GHRH is essential for expansion of the somatotrope lineage during pituitary development, but excessive GHRH secretion and/or action results in unregulated somatotrope proliferation leading to hyperplasia and neoplastic transformation (Ref.2). Likewise, a decrease in GHRH production or actions is associated with somatotrope hypoplasia. If the hypothalamus does not make enough GHRH, or if the pituitary gland does not have GH to release, GHD (Growth Hormone Deficiency) can occur. GH released by GHRH, stimulates liver IGF1 gene transcription and could directly stimulate tumor IGF1 production. GH-induced increase in IGF1 can activate type-I IGF1 receptors located on tumor cells, thereby mediating the transcription of genes important for cell proliferation and have been linked with malignant transformation, tumor progression, and metastasis of various cancers (Ref.6).

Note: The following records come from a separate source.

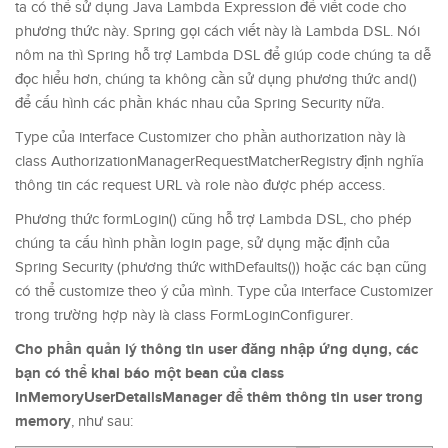
ta có thể sử dụng Java Lambda Expression để viết code cho
phương thức này. Spring gọi cách viết này là Lambda DSL. Nói
nôm na thì Spring hỗ trợ Lambda DSL để giúp code chúng ta dễ
đọc hiểu hơn, chúng ta không cần sử dụng phương thức and()
để cấu hình các phần khác nhau của Spring Security nữa.
Type của interface Customizer cho phần authorization này là
class AuthorizationManagerRequestMatcherRegistry định nghĩa
thông tin các request URL và role nào được phép access.
Phương thức formLogin() cũng hỗ trợ Lambda DSL, cho phép
chúng ta cấu hình phần login page, sử dụng mặc định của
Spring Security (phương thức withDefaults()) hoặc các bạn cũng
có thể customize theo ý của mình. Type của interface Customizer
trong trường hợp này là class FormLoginConfigurer.
Cho phần quản lý thông tin user đăng nhập ứng dụng, các
bạn có thể khai báo một bean của class
InMemoryUserDetailsManager để thêm thông tin user trong
memory
, như sau:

It is of importance that the endogenous production of GHRH was detected in human SCLC (Small-Cell Lung Carcinoma), sarcoma cell lines, and the prostate, ovarian and the endometrial cancers (Ref.7). Thus, antagonistic analogs of GHRH could be useful for the treatment of endocrine disorders such as acromegaly, diabetic retinopathy, or diabetic nephropathy, but their main applications are likely to be in cancer therapy (Ref.8).